2012年08月12日 | Weblog

芸大美術館で開催中の契丹展を観てきた。契丹というのは10世紀頃に起こった遊牧民主体の王朝だそうだが、謎が多いのだそうだ。ひとつには昔のことだという身も蓋もない理由があるだろうが、契丹文字の解明が進んでいないことと、王朝の寿命が200年程度と短かったことによるのだろう。今回の展示は支配階級に属する人の墓とみられる遺跡からの出土品が中心だ。印象深かったのは、死装束だ。王冠、金の面、銀糸で編んだ網状衣装、銀靴。なんとなく宇宙人のような風情(宇宙人に会ったことはないが)を感じる金属尽くしのものだ。美しいかどうかは主観の問題だが、素材と加工技術を見れば、それが貴重なものであるのは誰でも想像ができるだろう。そうしたものが婚礼道具のなかにあったというのである。現在とは比較にならないほど人間の寿命が短かったのは確かだろうし、遊牧民という生活スタイルとしてはできることはできるときにやってしまう、ということで早々と死の準備をしていたであろうことも理にかなっている。それにしても、婚礼と死が結びつくというのは、なにかそこに死生観や人生観の深さを感じる。

• • •

## 課題指示
A: 契丹展に関する本文によると、今回の展示の中心は何か。
B: 契丹展に関する本文から、「芸大美術館で開催中の契丹展を」から「生観や人生観の深さを感じる。」までの部分を一字一句変えずに引用せよ。
本文の記述だけを根拠とすること。

## データ抜粋
• • •

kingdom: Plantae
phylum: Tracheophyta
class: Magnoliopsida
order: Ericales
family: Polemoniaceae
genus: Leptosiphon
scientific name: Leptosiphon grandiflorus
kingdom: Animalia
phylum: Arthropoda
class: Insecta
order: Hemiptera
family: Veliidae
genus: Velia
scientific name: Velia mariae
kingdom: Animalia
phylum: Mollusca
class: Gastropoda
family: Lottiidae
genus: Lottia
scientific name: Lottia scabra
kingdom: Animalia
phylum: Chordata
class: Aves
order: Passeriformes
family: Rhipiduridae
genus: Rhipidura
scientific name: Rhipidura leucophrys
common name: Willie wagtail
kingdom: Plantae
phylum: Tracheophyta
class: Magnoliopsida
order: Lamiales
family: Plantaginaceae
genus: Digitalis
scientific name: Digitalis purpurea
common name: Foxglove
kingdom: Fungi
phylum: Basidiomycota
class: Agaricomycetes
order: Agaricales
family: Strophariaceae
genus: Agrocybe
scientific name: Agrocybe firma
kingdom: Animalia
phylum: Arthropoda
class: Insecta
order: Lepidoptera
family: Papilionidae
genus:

• • •

## 課題別解答
A: 支配階級に属する人の墓とみられる遺跡からの出土品です。

B:
芸大美術館で開催中の契丹展を観てきた。契丹というのは10世紀頃に起こった遊牧民主体の王朝だそうだが、謎が多いのだそうだ。ひとつには昔のことだという身も蓋もない理由があるだろうが、契丹文字の解明が進んでいないことと、王朝の寿命が200年程度と短かったことによるのだろう。今回の展示は支配階級に属する人の墓とみられる遺跡からの出土品が中心だ。印象深かったのは、死装束だ。王冠、金の面、銀糸で編んだ網状衣装、銀靴。なんとなく宇宙人のような風情(宇宙人に会ったことはないが)を感じる金属尽くしのものだ。美しいかどうかは主観の問題だが、素材と加工技術を見れば、それが貴重なものであるのは誰でも想像ができるだろう。そうしたものが婚礼道具のなかにあったというのである。現在とは比較にならないほど人間の寿命が短かったのは確かだろうし、遊牧民という生活スタイルとしてはできることはできるときにやってしまう、ということで早々と死の準備をしていたであろうことも理にかなっている。それにしても、婚礼と死が結びつくというのは、なにかそこに死生観や人生観の深さを感じる。